More follow-up to the story about Archbishop Tomasi, the Vatican’s U.N. observer, who stated this week that the problem of abuse of minors by religious authority figures is just as great in other faith communities as in the Catholic church, and that in the Catholic church, it’s largely a matter of gay priests preying on young adolescent boys.

Tom Roberts has a noteworthy statement about Tomasi’s claims at National Catholic Reporter now. It’s entitled “Archbishop Tomasi’s Indefensible Defense.”

Roberts wishes that before folks like Archbishop Tomasi pronounce indignantly on this subject, they’d first read the huge volume of documents produced so far to track the abuse crisis. Many of these are anguished first-hand testimonies of those abused by Catholic religious authority figures when they were children. It is impossible to read these statement without being troubled to the core of one’s soul by what has happened for many years within the church, and has been covered up by Catholic pastors.

**Parts of the exercise**
**A.** Name every person and every organization that appears in the passage about Archbishop Tomasi.
**B.** Condense the paragraph of the passage about Archbishop Tomasi that opens "Roberts wishes that before folks" into a short bulleted list that keeps its main points.
**C.** Carry the passage about Archbishop Tomasi forward from its final sentence.
The listing that comes next has no connection to the passage about Archbishop Tomasi.

**Provided material**
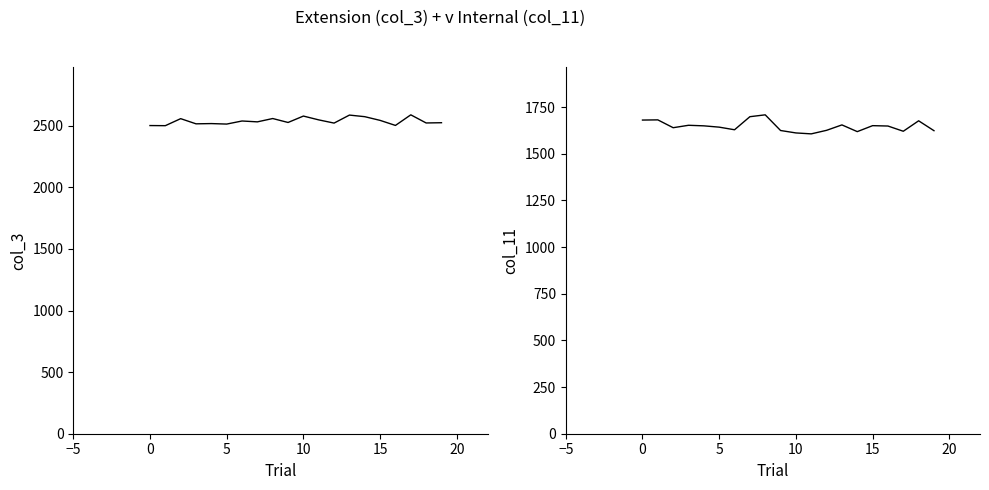

Rank the series by their average value, from highest to lowest.

Extension (col_3), Internal (col_11)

**Task results**
**A.**
- Archbishop Tomasi
- the Vatican
- the U.N.
- the Catholic church
- Tom Roberts
- National Catholic Reporter

**B.**
- Roberts wants people like Archbishop Tomasi to read the large body of documents tracking the abuse crisis before they comment on it indignantly.
- Many of those documents are first-hand testimonies from people abused as children by Catholic religious authority figures.
- Reading them leaves one deeply troubled by what went on in the church for many years and was covered up by Catholic pastors.

**C.**
As Australian bishop Geoffrey Robinson maintains in his superb book, Confronting Power and Sex in the Catholic Church: Reclaiming the Spirit of Jesus (Dublin: Columba, 2007), “If a better church one day emerges from this crisis, it is they [i.e., courageous survivors who have spoken out] alone who must take the credit for creating it” (p. 225). Robinson says that listening to victims of clerical sexual abuse is the most profound spiritual gift he has received in the last 25 years.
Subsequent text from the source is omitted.